Extracted page text data
◆ ◆ ◆ ◆
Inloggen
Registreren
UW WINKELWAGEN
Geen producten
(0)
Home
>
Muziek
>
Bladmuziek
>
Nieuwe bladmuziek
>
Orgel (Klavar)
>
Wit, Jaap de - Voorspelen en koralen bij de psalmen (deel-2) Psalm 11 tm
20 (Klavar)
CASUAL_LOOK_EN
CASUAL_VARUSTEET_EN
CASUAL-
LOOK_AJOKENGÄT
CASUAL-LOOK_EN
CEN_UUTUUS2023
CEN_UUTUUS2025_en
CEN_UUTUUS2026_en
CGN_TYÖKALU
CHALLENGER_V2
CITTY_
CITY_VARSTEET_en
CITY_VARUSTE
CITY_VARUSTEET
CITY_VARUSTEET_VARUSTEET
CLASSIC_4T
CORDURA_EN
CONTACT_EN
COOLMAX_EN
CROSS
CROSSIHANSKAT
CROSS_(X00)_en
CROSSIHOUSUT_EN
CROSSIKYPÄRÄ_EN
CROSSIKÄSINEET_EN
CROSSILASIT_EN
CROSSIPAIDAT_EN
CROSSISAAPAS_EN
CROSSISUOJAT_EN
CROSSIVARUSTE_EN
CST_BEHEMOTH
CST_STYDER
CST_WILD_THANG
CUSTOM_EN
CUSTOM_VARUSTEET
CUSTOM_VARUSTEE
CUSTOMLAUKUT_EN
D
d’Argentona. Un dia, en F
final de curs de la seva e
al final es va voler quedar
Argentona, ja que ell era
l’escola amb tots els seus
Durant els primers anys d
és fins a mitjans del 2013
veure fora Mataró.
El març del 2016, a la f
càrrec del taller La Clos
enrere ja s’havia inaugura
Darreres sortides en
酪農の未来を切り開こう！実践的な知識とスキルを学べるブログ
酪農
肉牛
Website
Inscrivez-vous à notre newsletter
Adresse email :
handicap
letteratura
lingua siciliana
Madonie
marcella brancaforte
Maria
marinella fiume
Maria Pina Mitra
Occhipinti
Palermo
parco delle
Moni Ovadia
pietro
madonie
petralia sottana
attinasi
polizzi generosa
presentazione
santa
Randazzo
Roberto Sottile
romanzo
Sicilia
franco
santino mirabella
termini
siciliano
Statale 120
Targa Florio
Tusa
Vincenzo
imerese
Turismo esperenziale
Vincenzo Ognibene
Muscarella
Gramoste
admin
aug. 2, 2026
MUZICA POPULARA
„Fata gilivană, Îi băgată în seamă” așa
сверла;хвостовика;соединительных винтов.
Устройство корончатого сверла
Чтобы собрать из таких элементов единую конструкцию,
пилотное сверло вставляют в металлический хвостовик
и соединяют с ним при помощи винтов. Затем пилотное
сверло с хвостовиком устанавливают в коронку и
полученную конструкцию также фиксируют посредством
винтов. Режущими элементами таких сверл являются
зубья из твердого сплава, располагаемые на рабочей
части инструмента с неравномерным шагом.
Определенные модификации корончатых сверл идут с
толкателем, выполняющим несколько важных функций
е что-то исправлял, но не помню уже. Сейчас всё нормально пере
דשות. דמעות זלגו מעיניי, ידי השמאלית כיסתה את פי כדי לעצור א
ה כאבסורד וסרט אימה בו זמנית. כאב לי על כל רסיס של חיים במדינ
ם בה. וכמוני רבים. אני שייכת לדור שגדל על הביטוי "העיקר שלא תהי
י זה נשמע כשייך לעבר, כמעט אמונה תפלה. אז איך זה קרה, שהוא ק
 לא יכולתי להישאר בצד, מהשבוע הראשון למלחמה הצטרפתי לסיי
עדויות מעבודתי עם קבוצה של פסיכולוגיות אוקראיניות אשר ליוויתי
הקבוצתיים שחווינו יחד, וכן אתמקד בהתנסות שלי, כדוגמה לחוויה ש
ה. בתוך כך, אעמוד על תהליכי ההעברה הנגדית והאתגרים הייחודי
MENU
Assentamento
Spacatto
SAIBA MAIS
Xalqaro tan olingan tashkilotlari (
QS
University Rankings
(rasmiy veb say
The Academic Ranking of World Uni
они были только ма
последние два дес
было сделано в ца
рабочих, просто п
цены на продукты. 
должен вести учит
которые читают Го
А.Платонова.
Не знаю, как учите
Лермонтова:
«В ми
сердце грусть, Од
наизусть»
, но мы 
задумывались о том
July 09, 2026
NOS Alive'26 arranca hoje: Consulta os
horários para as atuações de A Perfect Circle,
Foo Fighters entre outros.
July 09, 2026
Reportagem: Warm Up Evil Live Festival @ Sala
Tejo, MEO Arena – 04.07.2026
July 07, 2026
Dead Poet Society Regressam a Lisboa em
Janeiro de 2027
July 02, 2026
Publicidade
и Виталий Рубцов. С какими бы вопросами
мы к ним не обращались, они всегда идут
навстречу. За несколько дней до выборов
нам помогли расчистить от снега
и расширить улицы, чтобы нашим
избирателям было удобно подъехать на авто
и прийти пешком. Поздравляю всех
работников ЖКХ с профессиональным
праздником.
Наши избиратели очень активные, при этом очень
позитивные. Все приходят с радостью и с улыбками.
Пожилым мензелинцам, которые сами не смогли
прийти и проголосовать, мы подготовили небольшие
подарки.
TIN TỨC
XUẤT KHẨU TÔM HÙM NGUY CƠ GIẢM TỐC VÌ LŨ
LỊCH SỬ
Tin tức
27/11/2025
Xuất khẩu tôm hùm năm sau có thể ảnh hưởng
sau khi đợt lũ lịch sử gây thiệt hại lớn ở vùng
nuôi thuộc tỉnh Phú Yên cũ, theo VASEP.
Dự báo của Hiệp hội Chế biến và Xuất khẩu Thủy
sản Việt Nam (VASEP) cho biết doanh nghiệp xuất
◆ ◆ ◆ ◆
What is needed: The expected result is every record above, duplicated exactly.

Response to the task:
Inloggen
Registreren
UW WINKELWAGEN
Geen producten
(0)
Home
>
Muziek
>
Bladmuziek
>
Nieuwe bladmuziek
>
Orgel (Klavar)
>
Wit, Jaap de - Voorspelen en koralen bij de psalmen (deel-2) Psalm 11 tm
20 (Klavar)
CASUAL_LOOK_EN
CASUAL_VARUSTEET_EN
CASUAL-
LOOK_AJOKENGÄT
CASUAL-LOOK_EN
CEN_UUTUUS2023
CEN_UUTUUS2025_en
CEN_UUTUUS2026_en
CGN_TYÖKALU
CHALLENGER_V2
CITTY_
CITY_VARSTEET_en
CITY_VARUSTE
CITY_VARUSTEET
CITY_VARUSTEET_VARUSTEET
CLASSIC_4T
CORDURA_EN
CONTACT_EN
COOLMAX_EN
CROSS
CROSSIHANSKAT
CROSS_(X00)_en
CROSSIHOUSUT_EN
CROSSIKYPÄRÄ_EN
CROSSIKÄSINEET_EN
CROSSILASIT_EN
CROSSIPAIDAT_EN
CROSSISAAPAS_EN
CROSSISUOJAT_EN
CROSSIVARUSTE_EN
CST_BEHEMOTH
CST_STYDER
CST_WILD_THANG
CUSTOM_EN
CUSTOM_VARUSTEET
CUSTOM_VARUSTEE
CUSTOMLAUKUT_EN
D
d’Argentona. Un dia, en F
final de curs de la seva e
al final es va voler quedar
Argentona, ja que ell era
l’escola amb tots els seus
Durant els primers anys d
és fins a mitjans del 2013
veure fora Mataró.
El març del 2016, a la f
càrrec del taller La Clos
enrere ja s’havia inaugura
Darreres sortides en
酪農の未来を切り開こう！実践的な知識とスキルを学べるブログ
酪農
肉牛
Website
Inscrivez-vous à notre newsletter
Adresse email :
handicap
letteratura
lingua siciliana
Madonie
marcella brancaforte
Maria
marinella fiume
Maria Pina Mitra
Occhipinti
Palermo
parco delle
Moni Ovadia
pietro
madonie
petralia sottana
attinasi
polizzi generosa
presentazione
santa
Randazzo
Roberto Sottile
romanzo
Sicilia
franco
santino mirabella
termini
siciliano
Statale 120
Targa Florio
Tusa
Vincenzo
imerese
Turismo esperenziale
Vincenzo Ognibene
Muscarella
Gramoste
admin
aug. 2, 2026
MUZICA POPULARA
„Fata gilivană, Îi băgată în seamă” așa
сверла;хвостовика;соединительных винтов.
Устройство корончатого сверла
Чтобы собрать из таких элементов единую конструкцию,
пилотное сверло вставляют в металлический хвостовик
и соединяют с ним при помощи винтов. Затем пилотное
сверло с хвостовиком устанавливают в коронку и
полученную конструкцию также фиксируют посредством
винтов. Режущими элементами таких сверл являются
зубья из твердого сплава, располагаемые на рабочей
части инструмента с неравномерным шагом.
Определенные модификации корончатых сверл идут с
толкателем, выполняющим несколько важных функций
е что-то исправлял, но не помню уже. Сейчас всё нормально пере
דשות. דמעות זלגו מעיניי, ידי השמאלית כיסתה את פי כדי לעצור א
ה כאבסורד וסרט אימה בו זמנית. כאב לי על כל רסיס של חיים במדינ
ם בה. וכמוני רבים. אני שייכת לדור שגדל על הביטוי "העיקר שלא תהי
י זה נשמע כשייך לעבר, כמעט אמונה תפלה. אז איך זה קרה, שהוא ק
 לא יכולתי להישאר בצד, מהשבוע הראשון למלחמה הצטרפתי לסיי
עדויות מעבודתי עם קבוצה של פסיכולוגיות אוקראיניות אשר ליוויתי
הקבוצתיים שחווינו יחד, וכן אתמקד בהתנסות שלי, כדוגמה לחוויה ש
ה. בתוך כך, אעמוד על תהליכי ההעברה הנגדית והאתגרים הייחודי
MENU
Assentamento
Spacatto
SAIBA MAIS
Xalqaro tan olingan tashkilotlari (
QS
University Rankings
(rasmiy veb say
The Academic Ranking of World Uni
они были только ма
последние два дес
было сделано в ца
рабочих, просто п
цены на продукты. 
должен вести учит
которые читают Го
А.Платонова.
Не знаю, как учите
Лермонтова:
«В ми
сердце грусть, Од
наизусть»
, но мы 
задумывались о том
July 09, 2026
NOS Alive'26 arranca hoje: Consulta os
horários para as atuações de A Perfect Circle,
Foo Fighters entre outros.
July 09, 2026
Reportagem: Warm Up Evil Live Festival @ Sala
Tejo, MEO Arena – 04.07.2026
July 07, 2026
Dead Poet Society Regressam a Lisboa em
Janeiro de 2027
July 02, 2026
Publicidade
и Виталий Рубцов. С какими бы вопросами
мы к ним не обращались, они всегда идут
навстречу. За несколько дней до выборов
нам помогли расчистить от снега
и расширить улицы, чтобы нашим
избирателям было удобно подъехать на авто
и прийти пешком. Поздравляю всех
работников ЖКХ с профессиональным
праздником.
Наши избиратели очень активные, при этом очень
позитивные. Все приходят с радостью и с улыбками.
Пожилым мензелинцам, которые сами не смогли
прийти и проголосовать, мы подготовили небольшие
подарки.
TIN TỨC
XUẤT KHẨU TÔM HÙM NGUY CƠ GIẢM TỐC VÌ LŨ
LỊCH SỬ
Tin tức
27/11/2025
Xuất khẩu tôm hùm năm sau có thể ảnh hưởng
sau khi đợt lũ lịch sử gây thiệt hại lớn ở vùng
nuôi thuộc tỉnh Phú Yên cũ, theo VASEP.
Dự báo của Hiệp hội Chế biến và Xuất khẩu Thủy
sản Việt Nam (VASEP) cho biết doanh nghiệp xuất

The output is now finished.